### DATASET ROWS ###

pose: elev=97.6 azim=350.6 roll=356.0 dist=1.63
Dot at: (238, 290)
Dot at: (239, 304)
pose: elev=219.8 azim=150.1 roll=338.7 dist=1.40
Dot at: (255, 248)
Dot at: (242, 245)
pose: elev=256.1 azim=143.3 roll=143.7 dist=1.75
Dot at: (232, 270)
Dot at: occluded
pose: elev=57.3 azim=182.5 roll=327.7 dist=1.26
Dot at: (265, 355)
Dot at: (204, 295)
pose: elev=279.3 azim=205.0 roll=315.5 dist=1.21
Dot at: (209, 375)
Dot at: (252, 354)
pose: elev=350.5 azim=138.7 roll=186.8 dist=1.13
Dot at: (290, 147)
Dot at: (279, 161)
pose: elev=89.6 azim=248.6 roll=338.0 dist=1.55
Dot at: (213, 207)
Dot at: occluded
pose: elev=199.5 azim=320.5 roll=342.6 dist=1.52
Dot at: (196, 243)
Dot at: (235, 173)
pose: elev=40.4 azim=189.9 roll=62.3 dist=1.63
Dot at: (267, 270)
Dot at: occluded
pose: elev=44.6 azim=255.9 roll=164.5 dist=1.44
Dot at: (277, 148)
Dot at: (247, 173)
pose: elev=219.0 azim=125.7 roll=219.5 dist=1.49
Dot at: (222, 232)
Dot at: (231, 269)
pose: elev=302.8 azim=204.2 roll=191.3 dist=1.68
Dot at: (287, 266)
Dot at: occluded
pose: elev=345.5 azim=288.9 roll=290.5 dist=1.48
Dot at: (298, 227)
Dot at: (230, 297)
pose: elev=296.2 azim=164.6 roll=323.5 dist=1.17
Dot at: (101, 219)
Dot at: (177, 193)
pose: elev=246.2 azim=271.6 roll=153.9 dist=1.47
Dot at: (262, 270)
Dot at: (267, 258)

###

DESCRIPTION OF THE TASK: Please extract every line from the start of the entries through the line containing "Dot at: (230, 297)", including that line, and copy them verbatim.

THE SOLUTION:
pose: elev=97.6 azim=350.6 roll=356.0 dist=1.63
Dot at: (238, 290)
Dot at: (239, 304)
pose: elev=219.8 azim=150.1 roll=338.7 dist=1.40
Dot at: (255, 248)
Dot at: (242, 245)
pose: elev=256.1 azim=143.3 roll=143.7 dist=1.75
Dot at: (232, 270)
Dot at: occluded
pose: elev=57.3 azim=182.5 roll=327.7 dist=1.26
Dot at: (265, 355)
Dot at: (204, 295)
pose: elev=279.3 azim=205.0 roll=315.5 dist=1.21
Dot at: (209, 375)
Dot at: (252, 354)
pose: elev=350.5 azim=138.7 roll=186.8 dist=1.13
Dot at: (290, 147)
Dot at: (279, 161)
pose: elev=89.6 azim=248.6 roll=338.0 dist=1.55
Dot at: (213, 207)
Dot at: occluded
pose: elev=199.5 azim=320.5 roll=342.6 dist=1.52
Dot at: (196, 243)
Dot at: (235, 173)
pose: elev=40.4 azim=189.9 roll=62.3 dist=1.63
Dot at: (267, 270)
Dot at: occluded
pose: elev=44.6 azim=255.9 roll=164.5 dist=1.44
Dot at: (277, 148)
Dot at: (247, 173)
pose: elev=219.0 azim=125.7 roll=219.5 dist=1.49
Dot at: (222, 232)
Dot at: (231, 269)
pose: elev=302.8 azim=204.2 roll=191.3 dist=1.68
Dot at: (287, 266)
Dot at: occluded
pose: elev=345.5 azim=288.9 roll=290.5 dist=1.48
Dot at: (298, 227)
Dot at: (230, 297)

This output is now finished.